Exactly right. It seems like a minor thing, but the idea of “making yourself at home” is very powerful. The Coffee Table Book is staged the way it is to induce people to sit down and look at it, thus to get a feel for how the home “fits” them. Direct marketing at its most direct.
Send me your snailmail address and I’ll ship out your fabulous prize.
June 24, 2008 — 1:19 pm
Cathleen Collins says:
Thank you for the recommendation, Todd. The price is similar to iBooks, but Blurb looks like it will give me a lot more versatility. We do a lot for our listings, but none of it is rote. Our processes are all about marketing a specific house, to find a specific buyer. So having choices in marketing materials is really valuable. I’ll let you know how Blurb works out once I’ve had a chance to play with it.
June 24, 2008 — 1:42 pm
Tom Vanderwell says:
I didn’t get a chance to answer in time, but I do have to say that after looking through the virtual coffee table book, I am really impressed. It was almost enough to want to make me move!
Keep pushing Greg, it makes a difference!
Tom
June 24, 2008 — 5:20 pm
Brad Coy says:
This is brilliant!! Being as I generally sell condos I have tried something similar with a book on the neighborhood. Neighborhoods in the city are very important. Anything to get people to spend more than 10 minutes at the open. Most of the time, people are just in and OUT.
I’m definitely putting this to work in some of the single family homes we do in the city and in Marin. Thanks!
btw – It looks like some of those are your own photos. Did you take them all, or are you hiring the work out to “pros”.
June 24, 2008 — 11:25 pm
Greg Swann says:
> It looks like some of those are your own photos. Did you take them all, or are you hiring the work out to “pros”.

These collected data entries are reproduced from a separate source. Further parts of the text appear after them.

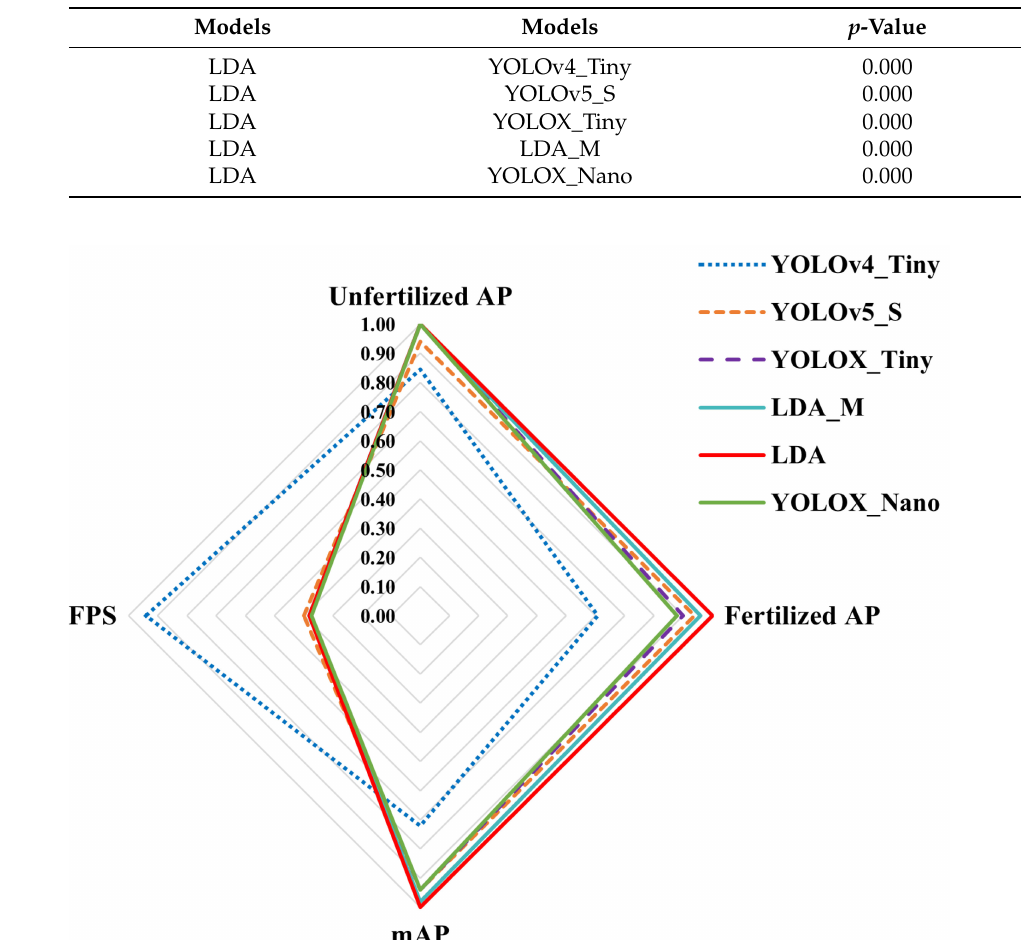
Table 9. One-way ANOVA with mAP for different models.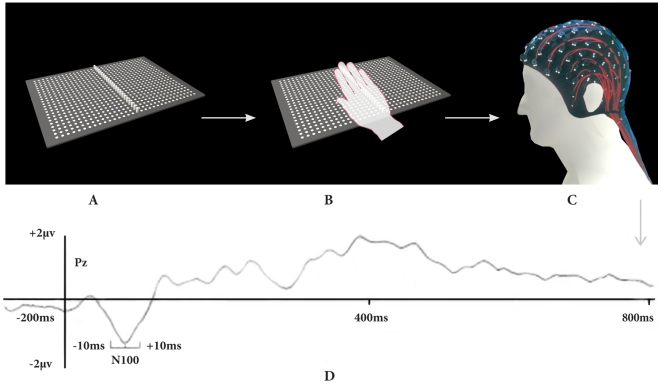
Experimental protocol and analysis of N100 component in Pz electrode.(A) A tactile piezoelectric device with 1536 stimulation points of stimulation is used (B) on the dominant hand, being applied on the palm. (C) EEG is then recorded with a 32 channel-cap. (D) The electrophysiological response of the evoked potential N100 component was measured in each task. Only frequent stimuli responses were analyzed. The time frame to analyze the N100 component was 80–140 ms and it was determined by searching for the maximal amplitude in the respective time window at the Pz electrode. The LORETA analysis was made opening a time window of −10 to +10 ms starting from the high amplitude pick measured in Pz electrode.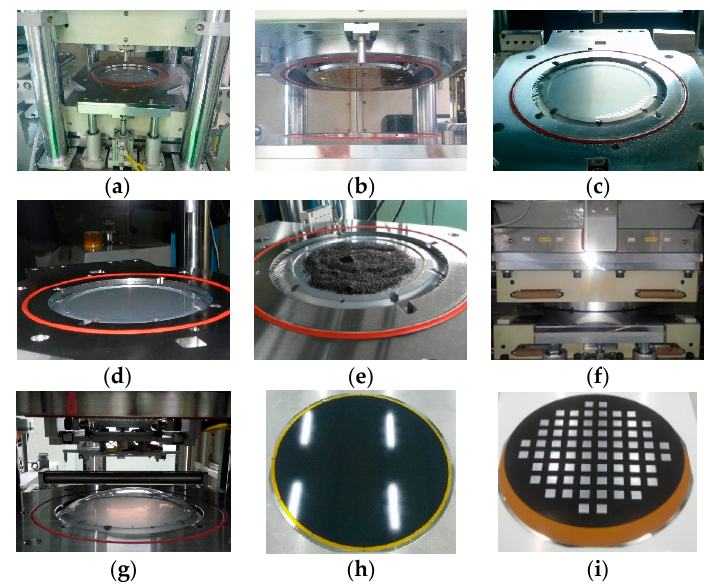
Figure 7. Experimental procedure of the compression molding process: ( a ) release film loading; ( b ) substrate loading; ( c ) release film clamp; ( d ) release film suction; ( e ) EMC loading; ( f ) mold pressing; ( g ) mold opening; ( h ) substrate unloading; ( i ) debonding.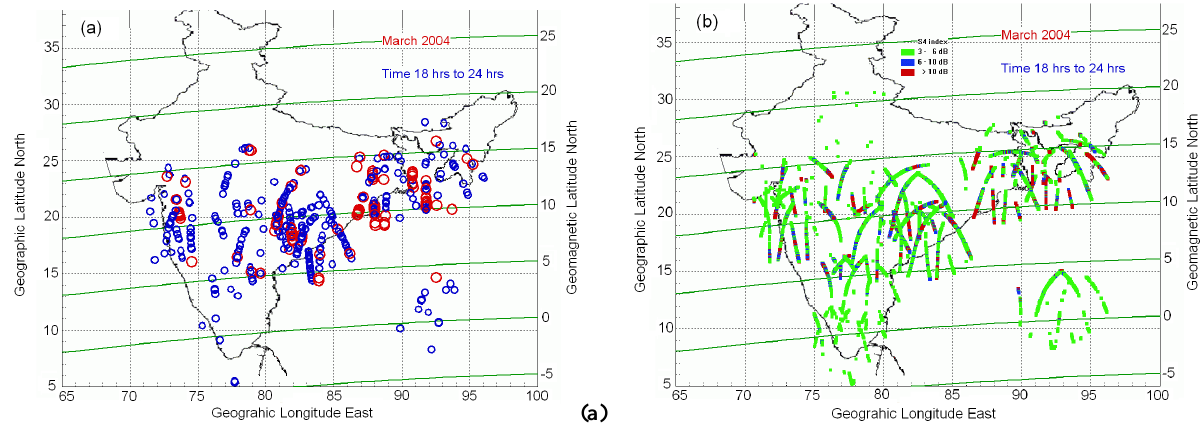
Fig. 6. Occurrence of L-band scintillations associated with TEC depletions (bubbles) and loss of lock events during the month of March 2004: (a) bubbles (blue circles) and loss of locks of the GPS receivers (red circles) and (b) the scintillations at three different power ranges of 3 to 6dB (Green), 6 to 10dB (Blue) and > 10dB (Red).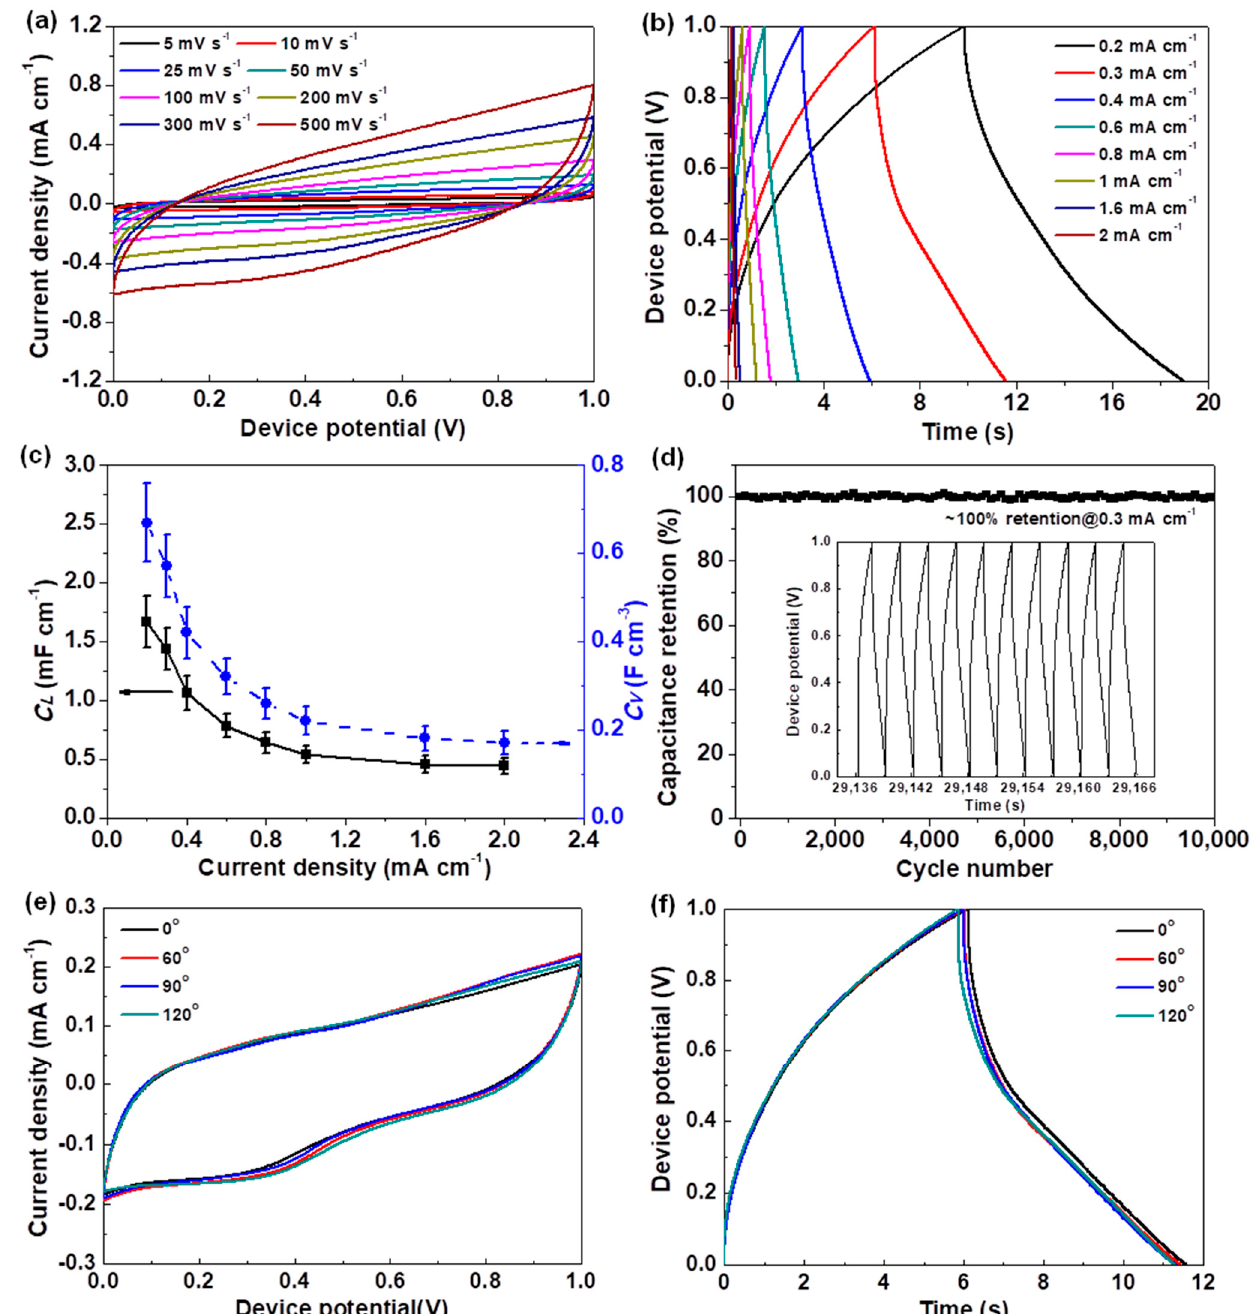
Figure 7. Capacitive properties of the currently developed parallel symmetric FSSC cell (i.e., cotton-RGO-AgNP//cotton-RGO-AgNP). ( a , b ) CV and GCD curves recorded at varied scan rates and current densities, respectively; ( c ) plot of the relationship between specific capacitance and current density; ( d ) cyclic performance of such an FSSC cell; the inset presents the last 10-cycle GCD curve for the cycling durability investigation; ( e , f ) performances of bending tests evaluated by CV measurements at 100 mV·s − 1 and GCD measurements at 0.3 mA·cm − 1 under different bent states, respectively.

We use a pro for the photos used in our Obeo tours, but he takes maybe 10 or 15 shots. We take hundreds more, and most of the photos in the Coffee Table Book will have been taken by Cathleen. She has become an amazing photographer, and for the past two years she’s done most of our listing photos, and all of our truly stunning photos.
June 25, 2008 — 12:12 am
Brad Coy says:
Bravo Cathleen! 🙂
June 25, 2008 — 12:33 am
Jim Rake says:
Good marketing tool – now, can we get those pics in 3D along with the special glasses? Seriously, exceptional homes need something…well, something exceptional, and it looks like the Coffee Table Book fills that need. As you’ve intimated, it, along with the additional marketing tools add that little extra to showcase the property. We like iPhoto, but will certainly be taking a look at what Blurb can provide. While blogs fill alot of needs, their educational value is second to none.